“Good,” said the old man when he had finished. “I do believe that you can hope to be a sailor yet.”

He said it with such confidence that this must surely be Billy’s one ambition, that the boy made haste to correct him.

“I’m not going to be a sailor ever,” he said. “I’m going into business and—and make a pile of money.”

Captain Saulsby did not answer at once, for he was staring out beyond the point where one of the big battleships had chanced to come close in and was steaming by at full speed. Billy could see the tremendous wave that surged up before her bow; he watched the cloud of drifting smoke that poured from her funnels and he had suddenly a vision of what gigantic power must drive her so swiftly through the sea. It gave him a queer thrill, unlike anything that he had ever felt before, and, oddly enough, seemed to fill him with a sudden doubt as to the wisdom of his choice of a career. Buying and selling and making money might after all prove a dull occupation. Were there after all bigger things than Big Business? Such a question had never occurred to him before.

“Now,” said the Captain, interrupting his reverie, “you just tell your aunt to come down on the beach this afternoon and see the best boat this side of Cape Hatteras put to sea. These good warm days have baked some of the rheumatism out of me and I’m almost as good a man as you this morning. We’ll go down to the rocks below the willows there and put the Josephine into the water. I hope she’ll sail as pretty as she looks.”

It was a great occasion, the launching of the Josephine. Aunt Mattie attended it, and broke a bottle of cologne over the little vessel’s newly painted bow, to make a formal christening. There was a fresh wind that flecked the water with dancing white caps on one side of the point, but on the other, inside the harbour, afforded the best sort of breeze for a maiden trip.
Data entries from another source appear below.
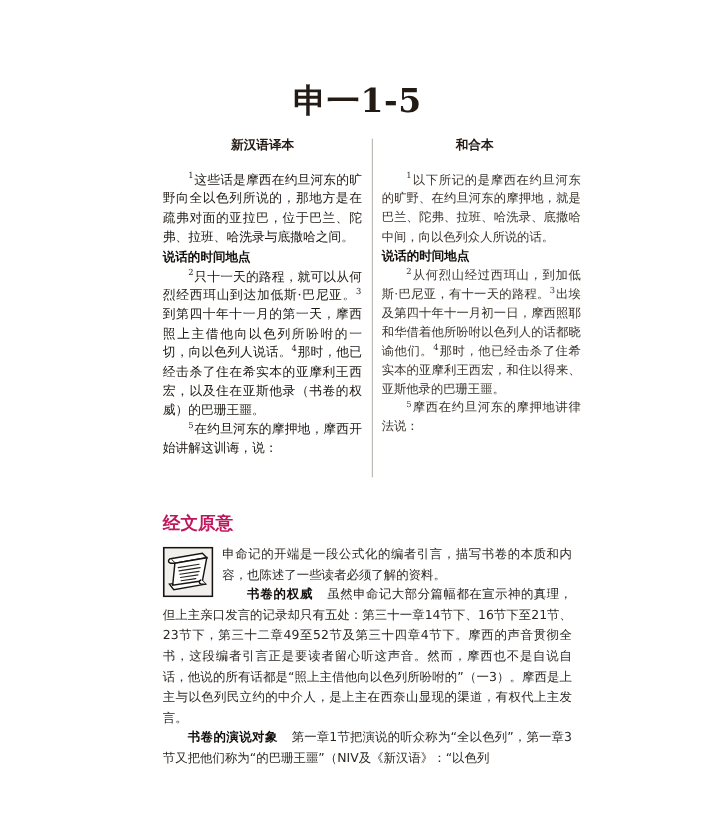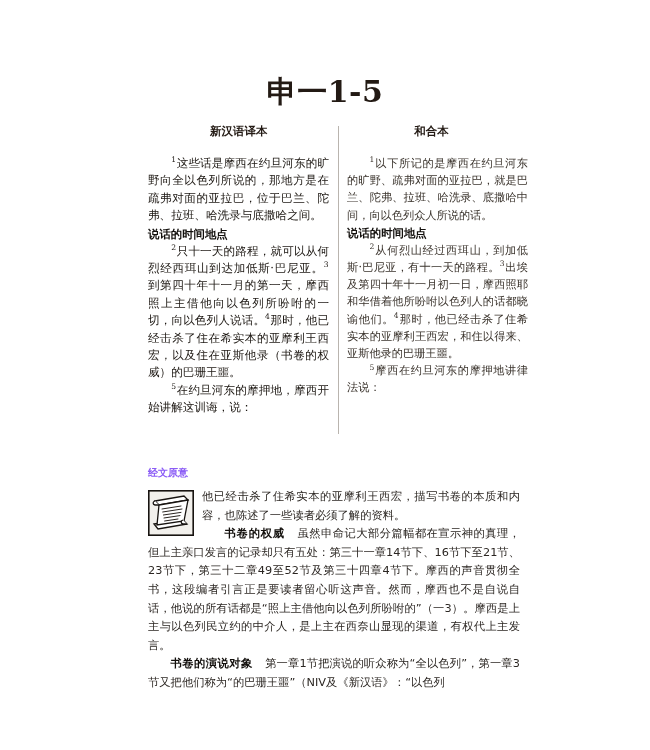"以下所记的是摩西在约旦河东的旷野、疏弗对面的亚拉巴，就是巴兰、陀弗、拉班、哈洗录" span { text: 疏弗对面的亚拉巴 -> 在约旦河东的摩押地 }
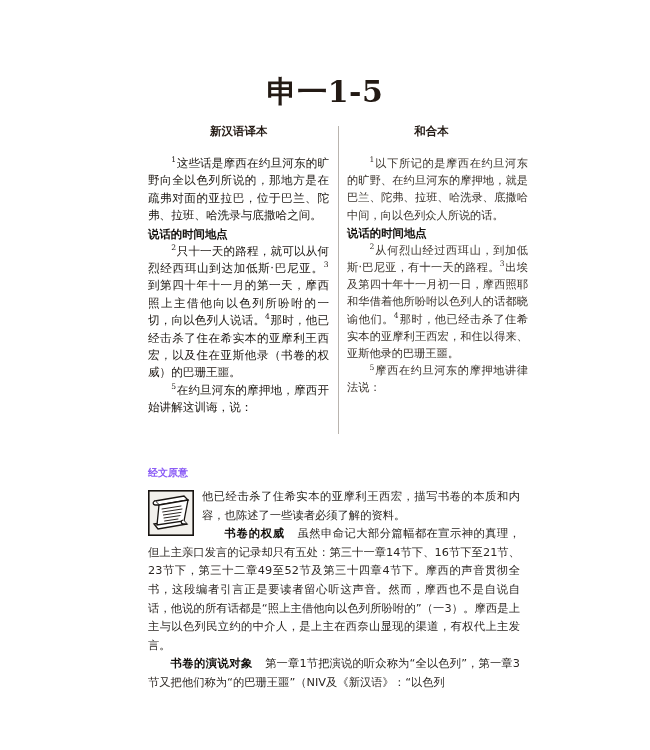"经文原意" .comm-title { color: #8b5cf6 -> #be185d; font-size: 10px -> 16px }
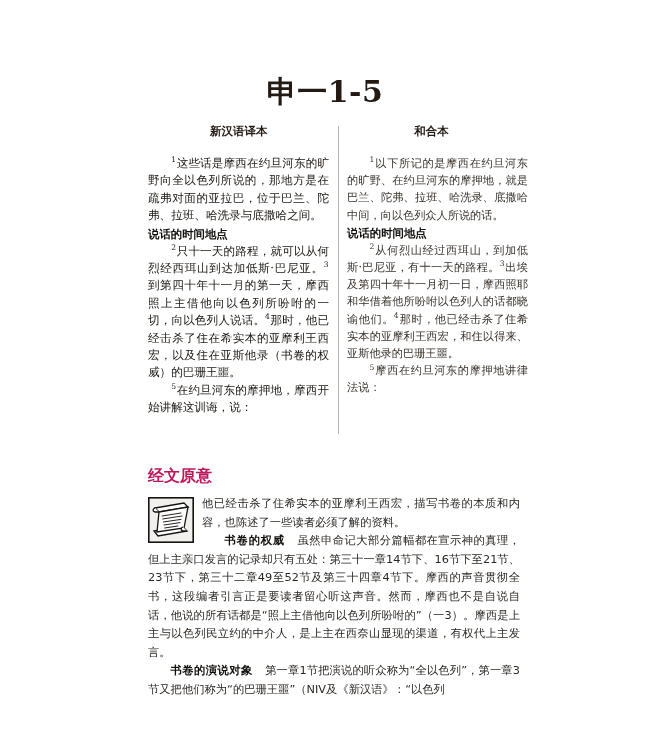"他已经击杀了住希实本的亚摩利王西宏，描写书卷的本质和内容，也陈述了一些读者必须了" p.comm-para { text: 他已经击杀了住希实本的亚摩利王西宏 -> 申命记的开端是一段公式化的编者引言 }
The sails were hoisted, the rudder adjusted and the little boat breathlessly lowered off the edge of a rock. She rocked and dipped upon the ripples in a bit of quiet water, then was pushed out until the wind caught her new white sails. How they curved to the breeze, how she heeled over just as a real vessel should and skimmed away as though she had a sailor at her helm and had set her course for far and foreign lands! The cord by which she was held trailed out behind her, grew taut, and at last brought her successful journey sharply to an end.

“Pull her in and we’ll try her on a different tack,” directed Captain Saulsby much excited; “she surely can sail! We didn’t hit it wrong when we named her the Josephine.”

Billy, who had no leanings of sentiment toward the name of Captain Saulsby’s well-beloved first ship, had felt that Josephine was not the most perfect title in the world for his new and cherished vessel. Captain Saulsby, however, had seemed so hurt and disappointed when he even hinted at the possibility of another choice, that the idea had been dropped at once. Certainly the little boat was doing her best to be worthy of her so-famous namesake.

“I wish I had a longer string,” said Billy; “it seems as though she only got a good start every time before I have to pull her in again.”

“She doesn’t have any chance to show what she can do,” answered the Captain, regarding his handiwork with as proud and pleased an eye as did Billy himself. “Here, now, the wind is right and the tide is running in; why shouldn’t we just launch her and let her sail across the harbour. She will come ashore, surely, on that bit of sandy beach and we can walk round and pick her up. That will give her a chance to do a bit of real sailing.”